The lunch hours I’ve spent in a poorly lit “bridesmaid salon” getting measured for an expensive gown by a surly saleswoman are hours I’d rather forget. After they take your measurements and consult a chart created by someone truly evil, they point to a size about 17 sizes bigger than your normal dress size and shrug their shoulders while looking at you with a mixture of judgment and indifference. “I don’t know what to tell you, that’s what the chart says.” When the dress arrives and it appears as though you could fit another human in there with you, you curse said surly sales lady while forking over 10% of your bi-monthly paycheck to the alterations place.

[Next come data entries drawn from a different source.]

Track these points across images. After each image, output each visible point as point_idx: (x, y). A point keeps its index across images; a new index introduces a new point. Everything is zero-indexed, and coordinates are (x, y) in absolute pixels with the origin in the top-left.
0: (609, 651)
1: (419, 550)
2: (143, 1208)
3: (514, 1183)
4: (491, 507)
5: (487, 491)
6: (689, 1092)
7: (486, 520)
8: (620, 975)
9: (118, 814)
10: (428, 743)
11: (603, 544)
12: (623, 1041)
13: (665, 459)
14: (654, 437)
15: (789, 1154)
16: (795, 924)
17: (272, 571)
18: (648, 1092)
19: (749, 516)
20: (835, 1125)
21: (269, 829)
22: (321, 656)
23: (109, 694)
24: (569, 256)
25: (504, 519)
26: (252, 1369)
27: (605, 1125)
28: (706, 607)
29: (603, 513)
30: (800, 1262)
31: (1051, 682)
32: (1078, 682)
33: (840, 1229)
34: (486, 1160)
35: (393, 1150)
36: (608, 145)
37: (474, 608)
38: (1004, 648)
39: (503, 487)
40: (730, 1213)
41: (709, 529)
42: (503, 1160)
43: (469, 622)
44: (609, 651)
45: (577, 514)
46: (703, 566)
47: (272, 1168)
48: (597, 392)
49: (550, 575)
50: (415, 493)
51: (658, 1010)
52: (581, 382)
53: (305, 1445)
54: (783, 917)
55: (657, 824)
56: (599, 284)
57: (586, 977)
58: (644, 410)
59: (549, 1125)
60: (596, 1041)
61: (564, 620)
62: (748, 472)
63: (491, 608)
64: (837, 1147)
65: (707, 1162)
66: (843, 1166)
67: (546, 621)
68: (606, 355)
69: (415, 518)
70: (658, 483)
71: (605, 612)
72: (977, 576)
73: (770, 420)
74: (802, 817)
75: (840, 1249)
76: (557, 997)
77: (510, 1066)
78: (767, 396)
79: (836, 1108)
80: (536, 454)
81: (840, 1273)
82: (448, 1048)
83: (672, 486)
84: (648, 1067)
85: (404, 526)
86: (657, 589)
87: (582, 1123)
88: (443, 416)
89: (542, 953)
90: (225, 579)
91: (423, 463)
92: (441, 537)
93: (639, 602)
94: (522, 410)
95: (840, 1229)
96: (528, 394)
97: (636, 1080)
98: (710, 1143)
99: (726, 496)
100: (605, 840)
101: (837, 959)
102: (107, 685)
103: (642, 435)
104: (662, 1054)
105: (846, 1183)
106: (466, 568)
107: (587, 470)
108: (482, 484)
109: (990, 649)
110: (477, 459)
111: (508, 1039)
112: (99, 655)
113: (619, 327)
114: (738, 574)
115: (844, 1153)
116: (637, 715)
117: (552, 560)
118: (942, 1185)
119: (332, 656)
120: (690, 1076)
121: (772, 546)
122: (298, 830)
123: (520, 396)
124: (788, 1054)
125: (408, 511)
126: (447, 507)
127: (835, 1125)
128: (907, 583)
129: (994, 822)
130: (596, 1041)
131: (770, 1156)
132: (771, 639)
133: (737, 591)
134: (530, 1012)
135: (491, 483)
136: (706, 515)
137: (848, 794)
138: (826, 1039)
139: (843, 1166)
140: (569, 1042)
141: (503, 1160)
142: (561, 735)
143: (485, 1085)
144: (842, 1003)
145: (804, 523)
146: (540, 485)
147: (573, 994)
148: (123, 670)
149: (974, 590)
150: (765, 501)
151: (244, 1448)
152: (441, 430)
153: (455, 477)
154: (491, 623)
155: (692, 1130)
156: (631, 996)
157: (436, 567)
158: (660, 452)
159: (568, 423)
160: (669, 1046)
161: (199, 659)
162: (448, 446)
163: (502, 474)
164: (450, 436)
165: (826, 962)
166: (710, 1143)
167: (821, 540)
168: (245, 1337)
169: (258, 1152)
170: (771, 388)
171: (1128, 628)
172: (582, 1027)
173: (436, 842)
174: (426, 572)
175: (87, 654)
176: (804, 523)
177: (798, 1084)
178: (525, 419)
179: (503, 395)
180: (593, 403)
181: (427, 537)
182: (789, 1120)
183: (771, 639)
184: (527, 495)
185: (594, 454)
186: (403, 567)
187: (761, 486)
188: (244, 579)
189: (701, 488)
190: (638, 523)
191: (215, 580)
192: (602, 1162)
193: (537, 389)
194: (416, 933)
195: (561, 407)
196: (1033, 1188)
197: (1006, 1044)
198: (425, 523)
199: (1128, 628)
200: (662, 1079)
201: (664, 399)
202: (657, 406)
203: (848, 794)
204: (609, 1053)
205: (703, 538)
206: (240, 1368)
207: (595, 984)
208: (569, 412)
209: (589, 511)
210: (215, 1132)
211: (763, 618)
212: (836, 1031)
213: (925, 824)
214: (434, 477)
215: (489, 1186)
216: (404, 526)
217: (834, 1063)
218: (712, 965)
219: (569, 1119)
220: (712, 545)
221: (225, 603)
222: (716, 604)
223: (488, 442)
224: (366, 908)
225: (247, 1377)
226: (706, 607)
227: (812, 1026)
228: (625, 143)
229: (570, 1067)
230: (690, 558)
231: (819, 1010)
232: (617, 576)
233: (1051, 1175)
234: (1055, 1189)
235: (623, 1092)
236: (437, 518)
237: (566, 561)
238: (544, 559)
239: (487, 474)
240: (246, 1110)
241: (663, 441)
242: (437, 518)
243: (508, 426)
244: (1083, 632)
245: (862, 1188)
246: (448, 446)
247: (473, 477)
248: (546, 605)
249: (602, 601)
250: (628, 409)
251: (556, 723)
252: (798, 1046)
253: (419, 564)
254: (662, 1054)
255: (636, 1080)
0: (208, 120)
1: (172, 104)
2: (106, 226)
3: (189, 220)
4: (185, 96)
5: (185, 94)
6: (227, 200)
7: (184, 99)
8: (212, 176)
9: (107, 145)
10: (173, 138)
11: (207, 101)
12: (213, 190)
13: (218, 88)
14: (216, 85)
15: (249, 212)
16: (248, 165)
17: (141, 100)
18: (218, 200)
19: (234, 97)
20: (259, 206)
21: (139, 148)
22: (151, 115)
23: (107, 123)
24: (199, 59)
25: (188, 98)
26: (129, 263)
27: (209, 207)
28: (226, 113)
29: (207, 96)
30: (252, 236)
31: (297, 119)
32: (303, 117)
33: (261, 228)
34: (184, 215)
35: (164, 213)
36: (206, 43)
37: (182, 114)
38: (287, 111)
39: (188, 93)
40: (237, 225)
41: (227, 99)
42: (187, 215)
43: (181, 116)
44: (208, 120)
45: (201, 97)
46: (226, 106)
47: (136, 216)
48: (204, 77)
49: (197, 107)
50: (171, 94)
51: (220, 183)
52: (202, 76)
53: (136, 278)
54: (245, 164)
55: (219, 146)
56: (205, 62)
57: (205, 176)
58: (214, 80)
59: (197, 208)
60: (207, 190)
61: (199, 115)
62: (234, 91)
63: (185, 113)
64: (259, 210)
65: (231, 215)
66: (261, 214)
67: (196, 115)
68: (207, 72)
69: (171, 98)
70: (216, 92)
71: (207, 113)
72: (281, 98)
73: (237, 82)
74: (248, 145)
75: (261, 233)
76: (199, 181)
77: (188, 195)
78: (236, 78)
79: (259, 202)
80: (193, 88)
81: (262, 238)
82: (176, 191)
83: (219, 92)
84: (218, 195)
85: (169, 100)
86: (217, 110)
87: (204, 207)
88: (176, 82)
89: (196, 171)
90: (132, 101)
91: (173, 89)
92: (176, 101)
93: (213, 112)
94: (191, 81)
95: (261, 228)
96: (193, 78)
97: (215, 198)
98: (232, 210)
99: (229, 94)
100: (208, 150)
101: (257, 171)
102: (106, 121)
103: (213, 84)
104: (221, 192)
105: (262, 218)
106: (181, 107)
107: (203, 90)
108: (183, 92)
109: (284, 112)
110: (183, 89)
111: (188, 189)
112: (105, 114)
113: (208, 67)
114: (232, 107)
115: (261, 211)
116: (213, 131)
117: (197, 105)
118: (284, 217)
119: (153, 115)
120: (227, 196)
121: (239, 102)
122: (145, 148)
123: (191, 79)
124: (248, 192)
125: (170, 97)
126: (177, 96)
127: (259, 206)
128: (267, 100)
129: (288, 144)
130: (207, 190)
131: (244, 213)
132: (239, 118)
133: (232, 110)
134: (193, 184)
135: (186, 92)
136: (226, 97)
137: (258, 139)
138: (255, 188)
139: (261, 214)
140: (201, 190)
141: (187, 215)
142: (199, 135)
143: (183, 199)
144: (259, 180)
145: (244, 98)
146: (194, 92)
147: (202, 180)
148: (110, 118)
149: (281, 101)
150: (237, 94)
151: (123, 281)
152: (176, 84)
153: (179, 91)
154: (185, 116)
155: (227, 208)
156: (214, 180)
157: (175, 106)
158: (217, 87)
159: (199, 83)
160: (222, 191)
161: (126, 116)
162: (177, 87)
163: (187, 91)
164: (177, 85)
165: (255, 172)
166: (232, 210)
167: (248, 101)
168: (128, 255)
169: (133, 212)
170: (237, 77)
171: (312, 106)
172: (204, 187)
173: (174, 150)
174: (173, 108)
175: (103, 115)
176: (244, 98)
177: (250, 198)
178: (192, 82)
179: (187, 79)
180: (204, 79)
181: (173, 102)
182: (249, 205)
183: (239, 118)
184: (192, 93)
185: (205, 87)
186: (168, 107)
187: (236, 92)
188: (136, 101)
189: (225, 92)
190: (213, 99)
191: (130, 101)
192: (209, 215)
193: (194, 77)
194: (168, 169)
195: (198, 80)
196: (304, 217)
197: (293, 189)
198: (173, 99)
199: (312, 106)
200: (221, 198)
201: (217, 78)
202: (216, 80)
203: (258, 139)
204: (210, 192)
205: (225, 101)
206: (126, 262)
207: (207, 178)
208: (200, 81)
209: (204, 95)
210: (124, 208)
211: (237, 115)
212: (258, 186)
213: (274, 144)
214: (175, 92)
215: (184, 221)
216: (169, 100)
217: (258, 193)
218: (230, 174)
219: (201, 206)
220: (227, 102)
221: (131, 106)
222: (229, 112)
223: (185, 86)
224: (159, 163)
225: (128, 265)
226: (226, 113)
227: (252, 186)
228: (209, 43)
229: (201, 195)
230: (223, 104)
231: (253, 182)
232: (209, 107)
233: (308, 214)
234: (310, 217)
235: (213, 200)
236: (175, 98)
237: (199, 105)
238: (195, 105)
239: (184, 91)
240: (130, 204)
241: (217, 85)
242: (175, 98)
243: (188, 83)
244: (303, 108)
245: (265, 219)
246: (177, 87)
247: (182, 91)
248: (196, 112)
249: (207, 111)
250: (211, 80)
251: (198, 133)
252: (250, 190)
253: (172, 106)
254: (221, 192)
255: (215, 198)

Mid-way through my bridesmaid experiences, I began to feel as though the “Always a bridesmaid, never a bride” adage was representative of my own life. With each passing wedding, I wondered if it would ever be me as the leading lady, rather than the supporting role.
And therein lies the really important thing about being someone’s bridesmaid. What you are really there for is support. Support of their decision to enter into a life-long commitment. Moral support when their veil tears, or their hair looks more 80’s prom that bridal chic.
My favorite part about being in someone’s wedding is the hours leading up to the ceremony. Hours of mimosas and girly chatter, makeup and gallons of hairspray. Some brides have been frazzled with nerves, and others have been calm and easy going. With all of the cons that come along with being a bridesmaid, these few hours remind me of the ultimate pro. A group of women have been carefully selected to propel the bride into the next stage of her life.
I don’t think I fully understood this until the months leading up to my own wedding. My sister acted as my maid of honor and my only bridesmaid and I had 12 girls in my house party---really whom I treated as bridesmaids. My sister was the driving force of the entire week leading up to my wedding, and there is no way I could have pulled it off without her. The morning of my wedding is one I will not soon forget, it was more than I could have ever hoped for. I cried on and off a lot that day, happy and sentimental tears---and it struck a real chord that I had 13 of the most important people in my life there to support me.
Like many of the best things in life, being a bridesmaid has its good and bad moments. No one likes spending money on a dress they’ll never wear or using the majority of their 10-14 vacation days on events for someone else’s wedding. But in the end, it’s the memories you create and the bonds you share that make it all worthwhile. Standing beside your friend on those church steps, or teetering in the grass under the warm afternoon sun, you realize that it is not only an honor, but a privilege.
And hey, after it’s all said and done, you get cake and champagne. Not a bad deal.